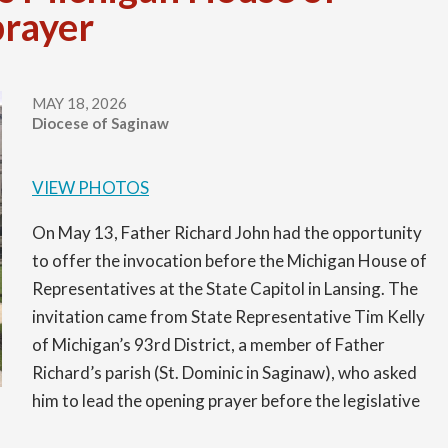
prayer
Permanent Deacons
Christ Mission Appeal
Holy Hours for Vocations
Become a Lay Minister
Latest News
Presbyteral Council
Communications
National & World News
MAY 18, 2026
Diocese of Saginaw
Printable Directory
Confirmation
Communications Office
Regional Vicars
Diocesan Affiliations
Media Contacts
VIEW PHOTOS
Upcoming Events
Development
On May 13, Father Richard John had the opportunity
to offer the invocation before the Michigan House of
Evangelization
Representatives at the State Capitol in Lansing. The
invitation came from State Representative Tim Kelly
Facilities and Construction Services
of Michigan’s 93rd District, a member of Father
Richard’s parish (St. Dominic in Saginaw), who asked
Faith and Catechist Formation/OCIA
him to lead the opening prayer before the legislative
Great Lakes Bay Catholic Magazine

WHAT THIS TASK INVOLVES:
Write the records out again in full, exactly, and skip every picture.

TASK RESPONSE:
prayer
Permanent Deacons
Christ Mission Appeal
Holy Hours for Vocations
Become a Lay Minister
Latest News
Presbyteral Council
Communications
National & World News
MAY 18, 2026
Diocese of Saginaw
Printable Directory
Confirmation
Communications Office
Regional Vicars
Diocesan Affiliations
Media Contacts
VIEW PHOTOS
Upcoming Events
Development
On May 13, Father Richard John had the opportunity
to offer the invocation before the Michigan House of
Evangelization
Representatives at the State Capitol in Lansing. The
invitation came from State Representative Tim Kelly
Facilities and Construction Services
of Michigan’s 93rd District, a member of Father
Richard’s parish (St. Dominic in Saginaw), who asked
Faith and Catechist Formation/OCIA
him to lead the opening prayer before the legislative
Great Lakes Bay Catholic Magazine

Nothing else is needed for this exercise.